Transparency - Jakke Mäkelän kotisivu

Analysis of the 2012 municipal elections in Finland I, start up

Couple of weeks ago I decided to learn Python. Mostly because I no longer have access to a Matlab license and the price of Matlab is kind of off putting. Additionally as of late I have gravitated toward free software both in the sense of no money involved and in the sense that the source code can be used as one wishes. For example Google’s cloud services and Libre Office. I have no clear answer to why Python. One reason is that someone said its fairly easy to learn if you already know Matlab.

In the vaalit.fi service it is possible to download the results of the 2012 municipal elections from this page. Descriptions for the csv-files can be found at the top of the page under instructions. Since the election are still fresh in my memory I thought I’d dig into that data as an exercise and use Python to make any tools I would need.

The file containing the results for the whole country is quite large, about 400 Mbytes. When loaded to the memory of my laptop it took about 3 Gbytes, which slowed things down dramatically. There are many ways to solve this, I decided to install a MySQL server and move the data to a database and then query whichever data I need. Although the data still would not fit to memory, it is much faster to find things when it is not necessary to go through the whole file. MySQL is also free if you don’t need to use a consultant.

It took about a week to setup everything and learn enough Python to be able to query the database I created. Although it was probably only about three days of actual work. The experience was not bad, there were some problems finding the right modules for Python, those that would enable all the calculations and drawing the figures I might want.

Infact finding the modules was not that difficult, but finding the correct ones for my operating system processor combo took some time. In the end I think I installed a version meant for AMD-processors although this laptop has an Intel one. Seems to work in any case. It was also a bit of a conundrum to select between Python 2.x and 3.x, they are not completely compatible and I couldn’t tell if the community will change to the new version or not. The modules I’d likely need were however available for 3.x so I selected that one. For me the risk should be a small one as I intend to to write scripts and not software that needs to be maintained.

I used MySQL Workbench to create the database. It was not that much work to learn the parts I needed. A small problem appeared when MySQL-connector wouldn’t work with Python version 3.3, so I had to move to 3.2. After this the biggest stumbling block was to get the connection to the database working even when it is on the same computer. Workbench seems to use something called “named pipes” but this wouldn’t work with the MySQL Python connector. After some trial I opened a hole in the firewall for the port used by MySQL and managed to find the correct initialization file where I could tell the server to listen to localhost and only it. Not quite sure what in the end made it work but the searches started to return results. Hopefully my laptop isn’t wide open now.

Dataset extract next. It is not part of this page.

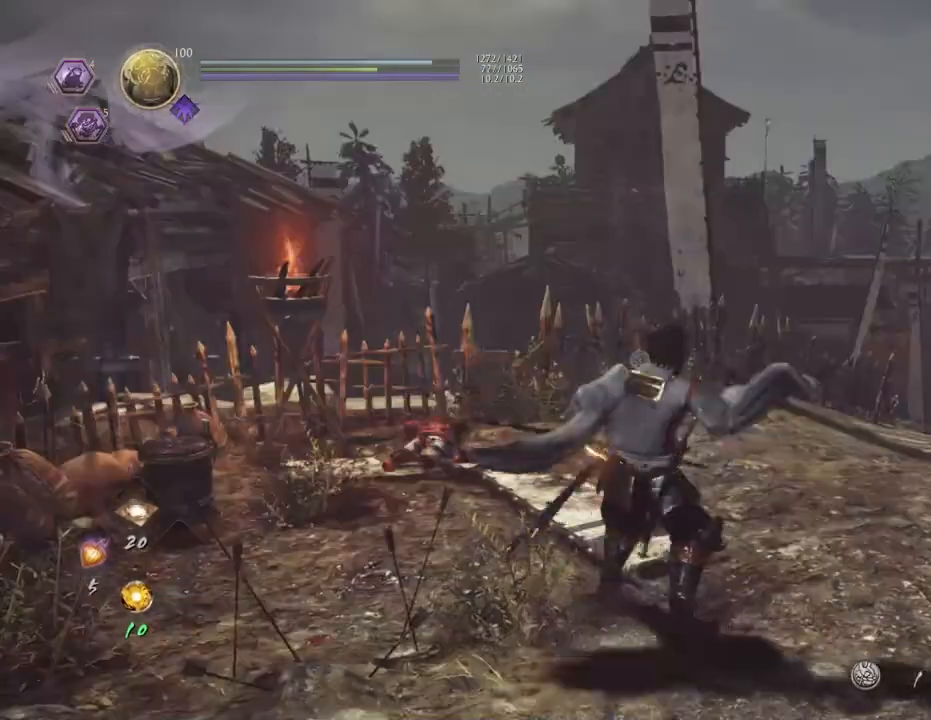
{"buttons": ["CIRCLE", "R1"], "left_stick": "center", "right_stick": "center", "events": [[33, "R1", "down"], [50, "CIRCLE", "down"]]}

18 Dec 2012 is a zip file with source code and some sql for creating and quering the database. Everything in it can be freely used, modified and shared.

Below a couple of figures extracted from the data and a little bit of speculation on what can be seen. I’m too lazy to remake the figures with english texts.

Figure 1. Size of voting areas. Size differences are quite large: there are about 20 areas with around 100 to 150 voters (eligible to vote in Finland) and a couple that are a lot larger.

The title for the largest voting area goes with 15971 voters to the aptly named area “Ä-alue 090A”, based on the municipality number it is somewhere in Helsinki.

The smallest with under a hundred voters are Markby (88), Norrby (93) and Korsbäck (95), which are in the municipalities of Uusikaarlepyy, Kruunupyy and Korsnäs. First I thought that these areas would be in islands, but they are not. There are other small areas in these same municipalities. In Sipoo there is also an area called “saaret” (islands) which doesn’t have any eligible voters, perhaps it is not in use.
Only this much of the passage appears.